## What the task asks
The pictures do not go in the copy. Reproduce the rest of the entries exactly.
━━━━━ Extracted records
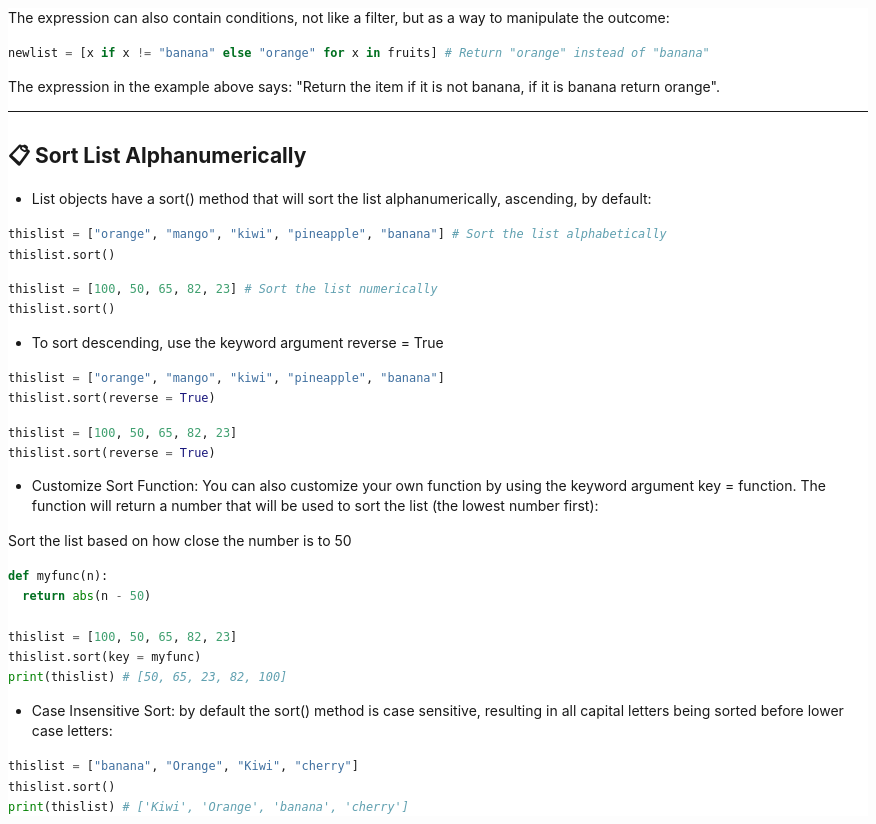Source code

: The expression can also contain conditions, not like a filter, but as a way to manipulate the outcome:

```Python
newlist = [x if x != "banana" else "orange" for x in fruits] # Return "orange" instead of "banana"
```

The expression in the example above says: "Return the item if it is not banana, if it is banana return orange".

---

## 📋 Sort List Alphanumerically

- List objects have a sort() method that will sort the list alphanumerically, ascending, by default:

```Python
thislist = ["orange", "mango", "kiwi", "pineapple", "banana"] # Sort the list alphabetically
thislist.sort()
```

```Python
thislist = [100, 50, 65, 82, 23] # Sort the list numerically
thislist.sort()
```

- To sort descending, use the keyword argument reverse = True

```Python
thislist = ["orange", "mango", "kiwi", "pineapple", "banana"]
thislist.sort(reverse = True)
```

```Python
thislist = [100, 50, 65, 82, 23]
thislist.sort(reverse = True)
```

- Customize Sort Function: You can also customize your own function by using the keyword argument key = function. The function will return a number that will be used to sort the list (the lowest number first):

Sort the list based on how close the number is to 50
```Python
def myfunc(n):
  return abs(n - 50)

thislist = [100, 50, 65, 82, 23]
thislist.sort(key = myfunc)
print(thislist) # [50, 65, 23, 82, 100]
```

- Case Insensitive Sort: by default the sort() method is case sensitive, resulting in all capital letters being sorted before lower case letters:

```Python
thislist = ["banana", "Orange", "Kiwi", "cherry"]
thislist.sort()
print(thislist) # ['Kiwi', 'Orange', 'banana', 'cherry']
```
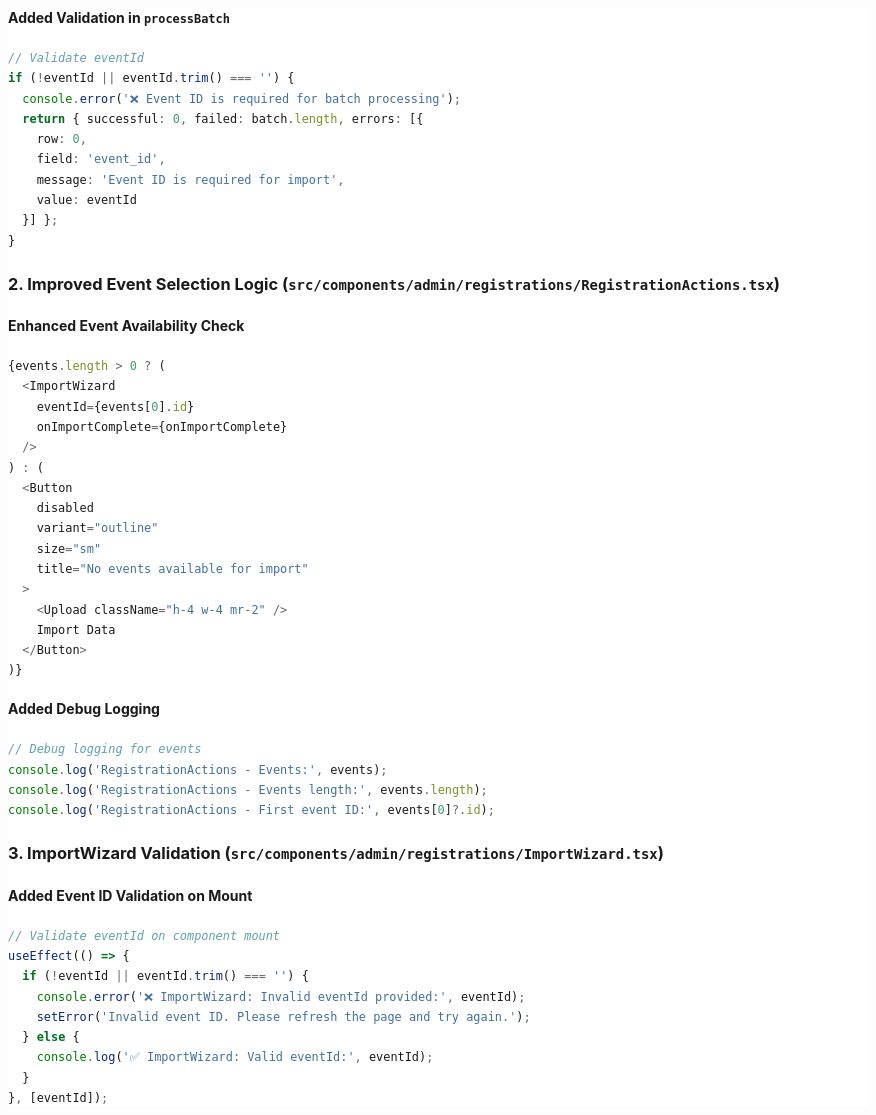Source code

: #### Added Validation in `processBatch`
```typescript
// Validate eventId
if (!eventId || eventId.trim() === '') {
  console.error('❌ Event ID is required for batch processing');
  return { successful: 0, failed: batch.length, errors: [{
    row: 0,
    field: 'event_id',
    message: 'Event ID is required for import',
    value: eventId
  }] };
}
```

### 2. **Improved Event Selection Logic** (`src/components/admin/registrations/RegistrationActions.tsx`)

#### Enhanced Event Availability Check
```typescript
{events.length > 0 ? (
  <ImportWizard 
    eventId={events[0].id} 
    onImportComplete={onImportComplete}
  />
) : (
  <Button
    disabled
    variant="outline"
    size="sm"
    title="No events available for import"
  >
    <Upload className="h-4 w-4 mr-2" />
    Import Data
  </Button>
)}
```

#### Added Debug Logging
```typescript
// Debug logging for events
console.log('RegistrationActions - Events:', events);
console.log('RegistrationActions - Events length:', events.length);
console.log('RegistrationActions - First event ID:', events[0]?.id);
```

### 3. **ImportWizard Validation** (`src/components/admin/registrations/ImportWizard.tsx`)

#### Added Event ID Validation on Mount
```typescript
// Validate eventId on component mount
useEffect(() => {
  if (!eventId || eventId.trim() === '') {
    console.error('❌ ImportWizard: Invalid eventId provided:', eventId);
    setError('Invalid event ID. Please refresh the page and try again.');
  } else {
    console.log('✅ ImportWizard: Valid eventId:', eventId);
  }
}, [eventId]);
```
━━━━━━━━━━
## Answer to the exercise
Source code

: The expression can also contain conditions, not like a filter, but as a way to manipulate the outcome:

```Python
newlist = [x if x != "banana" else "orange" for x in fruits] # Return "orange" instead of "banana"
```

The expression in the example above says: "Return the item if it is not banana, if it is banana return orange".

---

## 📋 Sort List Alphanumerically

- List objects have a sort() method that will sort the list alphanumerically, ascending, by default:

```Python
thislist = ["orange", "mango", "kiwi", "pineapple", "banana"] # Sort the list alphabetically
thislist.sort()
```

```Python
thislist = [100, 50, 65, 82, 23] # Sort the list numerically
thislist.sort()
```

- To sort descending, use the keyword argument reverse = True

```Python
thislist = ["orange", "mango", "kiwi", "pineapple", "banana"]
thislist.sort(reverse = True)
```

```Python
thislist = [100, 50, 65, 82, 23]
thislist.sort(reverse = True)
```

- Customize Sort Function: You can also customize your own function by using the keyword argument key = function. The function will return a number that will be used to sort the list (the lowest number first):

Sort the list based on how close the number is to 50
```Python
def myfunc(n):
  return abs(n - 50)

thislist = [100, 50, 65, 82, 23]
thislist.sort(key = myfunc)
print(thislist) # [50, 65, 23, 82, 100]
```

- Case Insensitive Sort: by default the sort() method is case sensitive, resulting in all capital letters being sorted before lower case letters:

```Python
thislist = ["banana", "Orange", "Kiwi", "cherry"]
thislist.sort()
print(thislist) # ['Kiwi', 'Orange', 'banana', 'cherry']
```
Source code

: #### Added Validation in `processBatch`
```typescript
// Validate eventId
if (!eventId || eventId.trim() === '') {
  console.error('❌ Event ID is required for batch processing');
  return { successful: 0, failed: batch.length, errors: [{
    row: 0,
    field: 'event_id',
    message: 'Event ID is required for import',
    value: eventId
  }] };
}
```

### 2. **Improved Event Selection Logic** (`src/components/admin/registrations/RegistrationActions.tsx`)

#### Enhanced Event Availability Check
```typescript
{events.length > 0 ? (
  <ImportWizard 
    eventId={events[0].id} 
    onImportComplete={onImportComplete}
  />
) : (
  <Button
    disabled
    variant="outline"
    size="sm"
    title="No events available for import"
  >
    <Upload className="h-4 w-4 mr-2" />
    Import Data
  </Button>
)}
```

#### Added Debug Logging
```typescript
// Debug logging for events
console.log('RegistrationActions - Events:', events);
console.log('RegistrationActions - Events length:', events.length);
console.log('RegistrationActions - First event ID:', events[0]?.id);
```

### 3. **ImportWizard Validation** (`src/components/admin/registrations/ImportWizard.tsx`)

#### Added Event ID Validation on Mount
```typescript
// Validate eventId on component mount
useEffect(() => {
  if (!eventId || eventId.trim() === '') {
    console.error('❌ ImportWizard: Invalid eventId provided:', eventId);
    setError('Invalid event ID. Please refresh the page and try again.');
  } else {
    console.log('✅ ImportWizard: Valid eventId:', eventId);
  }
}, [eventId]);
```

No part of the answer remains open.